O terceiro maior exportador mundial de milho está concluindo a safra 2025/26, estimada em 71,7 milhões de toneladas. Quase 20% acima do recorde anterior estabelecido há cinco anos, segundo dados do governo.
“O milho argentino, neste momento, é muito competitivo em preço e em volume”, disse Gustavo Idigoras, presidente da CIARA-CEC, câmara de exportadores e moedores de grãos, à Reuters. Os volumes normais de exportação para agosto-setembro costumam atingir cerca de 3 milhões de toneladas, acrescentou ele.

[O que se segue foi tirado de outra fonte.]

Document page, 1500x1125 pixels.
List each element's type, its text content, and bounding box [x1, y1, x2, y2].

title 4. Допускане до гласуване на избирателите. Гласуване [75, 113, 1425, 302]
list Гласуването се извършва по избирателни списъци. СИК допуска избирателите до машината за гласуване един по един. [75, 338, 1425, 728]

Idigoras afirmou que a demanda dos países do Norte da África, que normalmente compram grãos ucranianos, tem sido o principal fator impulsionador. “Nos últimos meses, tivemos reuniões com vários países do norte da África, que desejam estreitar os laços comerciais com os exportadores argentinos”, disse ele, sem citar países específicos.
Dados do Indec, órgão de estatística da Argentina, mostram que os embarques de milho para o norte da África aumentaram 45% nos primeiros sete meses de 2026, para 6,5 milhões de toneladas, em comparação com um crescimento geral das exportações de 15% no mesmo período.